The proof of stake algorithm of Dune is a complex operation.
This page is meant to explain it in a simple manner so you can understand how your delegations are used to bake new Dune tokens.
This article applies to the all bakers and the Dune protocol as a whole and it is not the terms of our service specifically.
For simplicity’s sake we will be using approximate time frames for blocks and cycles.
Getting familiar with basic terms
A block is a list of transactions and operations, a chain of blocks construct a blockchain. In Dune, a new block is baked about every 60 seconds.
The process of creating new blocks is called baking. the reward for creating a new block is 16DUN.
The process of verifying the blocks which other bakers have baked is called endorsement. The reward for endorsement is 2DUN.
A cycle is a collection of 4096 blocks. so it takes about 3 days to complete a cycle.
A roll is simply a collection of 10,000DUN of a baker’s own and delegated Dune tokens. The more rolls a baker owns, a higher chance it is given to bake or endorse a new block and get rewarded for it.
In order to keep a record of bakers rolls, the Dune blockchain takes a snapshot of current rolls every 256 blocks (approximately 5 hours) and records it in the blockchain for further usage. in a cycle (3 days), 16 snapshots are taken and recorded.
It is the process of deciding which bakers are allowed to bake or endorse and how much priority they are given for these tasks. Baking Rights are calculated based on roll snapshots of 7 cycles (21 days) before!
It is the number of cycles in which the bakers security deposit and rewards are frozen. Currently it is 5 cycles which is approximately 15 days.
Baking Process Explained
When a delegation is made and it is confirmed on the blockchain, it adds to the rolls of the baker you delegated to. But there are a few important points here to keep in mind:
The delegation is made somewhere in the middle of the current cycle (3 days), if you remember there are 16 roll snapshots taken in each cycle, so depending on where the cycle is right now, the delegation may not be recorded in some of the previous roll snapshots of the current cycle.
Now here it gets tricky, when baking rights are being calculated, one of these 16 roll snapshots is chosen randomly ! so if you are unlucky and one of the roll snapshots is chosen that your delegation is not recorded in , you would lose the profit of that cycle (3 days) completely.
The delegation will not be used in calculating baking rights until 7 cycles (21 days) later. in other words there is a 7 cycle (21 days) lag in awarding the profits.
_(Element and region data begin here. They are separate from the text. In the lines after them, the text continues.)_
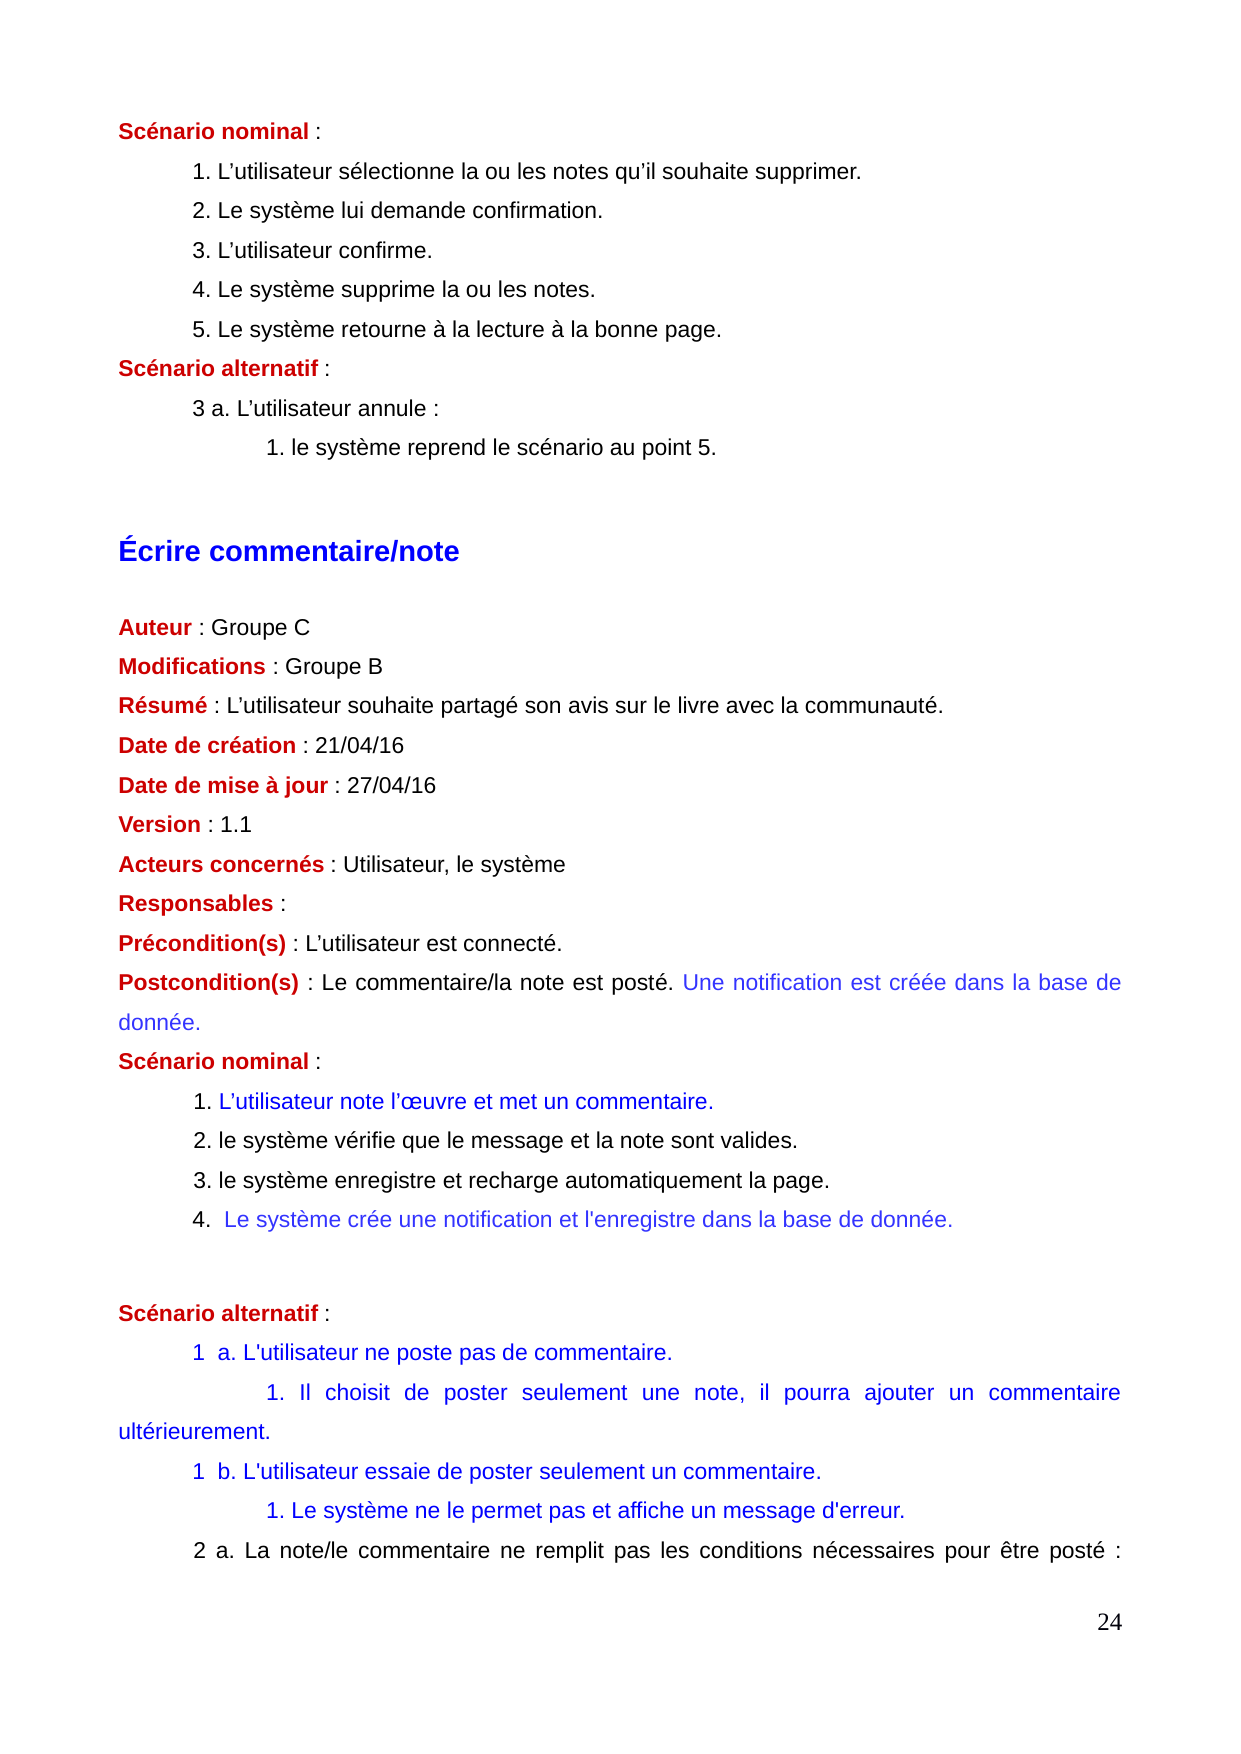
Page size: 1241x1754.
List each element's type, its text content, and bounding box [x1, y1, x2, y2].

text 1. L’utilisateur sélectionne la ou les notes qu’il souhaite supprimer. [118, 158, 1122, 184]
subtitle Écrire commentaire/note [118, 534, 1122, 567]
text Version : 1.1 [118, 811, 1122, 837]
text 5. Le système retourne à la lecture à la bonne page. [118, 316, 1122, 342]
text Acteurs concernés : Utilisateur, le système [118, 851, 1122, 877]
text 4. Le système crée une notification et l'enregistre dans la base de donnée. [118, 1206, 1122, 1232]
text Modifications : Groupe B [118, 653, 1122, 679]
text Auteur : Groupe C [118, 613, 1122, 640]
text Scénario nominal : [118, 1048, 1122, 1074]
text 1 a. L'utilisateur ne poste pas de commentaire. [118, 1339, 1122, 1366]
text Scénario nominal : [118, 118, 1122, 144]
text Postcondition(s) : Le commentaire/la note est posté. Une notification est créée dans la base de donnée. [118, 969, 1122, 1035]
text Date de création : 21/04/16 [118, 732, 1122, 758]
text 2. le système vérifie que le message et la note sont valides. [118, 1127, 1122, 1153]
text 3 a. L’utilisateur annule : 1. le système reprend le scénario au point 5. [118, 395, 1122, 461]
text 1. L’utilisateur note l’œuvre et met un commentaire. [118, 1088, 1122, 1114]
text 1. Le système ne le permet pas et affiche un message d'erreur. [118, 1497, 1122, 1523]
text 4. Le système supprime la ou les notes. [118, 276, 1122, 302]
text Précondition(s) : L’utilisateur est connecté. [118, 930, 1122, 956]
text 3. L’utilisateur confirme. [118, 237, 1122, 263]
text Scénario alternatif : [118, 355, 1122, 381]
text Résumé : L’utilisateur souhaite partagé son avis sur le livre avec la communauté. [118, 692, 1122, 719]
text Scénario alternatif : [118, 1300, 1122, 1326]
text 2. Le système lui demande confirmation. [118, 197, 1122, 223]
text 2 a. La note/le commentaire ne remplit pas les conditions nécessaires pour être posté : [193, 1537, 1122, 1563]
text Responsables : [118, 890, 1122, 917]
text 3. le système enregistre et recharge automatiquement la page. [193, 1167, 1122, 1193]
text 1. Il choisit de poster seulement une note, il pourra ajouter un commentaire ultérieurement. [118, 1379, 1122, 1444]
text 1 b. L'utilisateur essaie de poster seulement un commentaire. [118, 1458, 1122, 1484]
text Date de mise à jour : 27/04/16 [118, 772, 1122, 798]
So if you delegate your Dune tokens to a baker today, he will not get any profits for it until 7 or 8 cycles later (8 if you are unlucky and your delegation is not recorded in chosen roll snapshot).
After 7 or 8 cycles later the profits of your delegation are coming in but they are locked for another 5 cycles (15 days).
So after a delegation is made, you can expect the profits coming in 12-13 cycles later (36-39 days).
Now lets assume that you delegate X Dune tokens to a baker for 15 days and then cancel the delegation, in a worst case scenario you may lose the first cycle and last cycle of roll snapshots and actually get the profit for 3 cycles (9 days).
If you are lucky your delegation will be included in all of selected roll snapshots and you would get the profit of all 5 cycles. As we explained before your profit becomes available in 12 cycles.
As you can see, the accounting of baking is somewhat complex and both timing of delegation and luck play a role. Although if you delegate longterm, these random factors do not matter anymore and are negligible.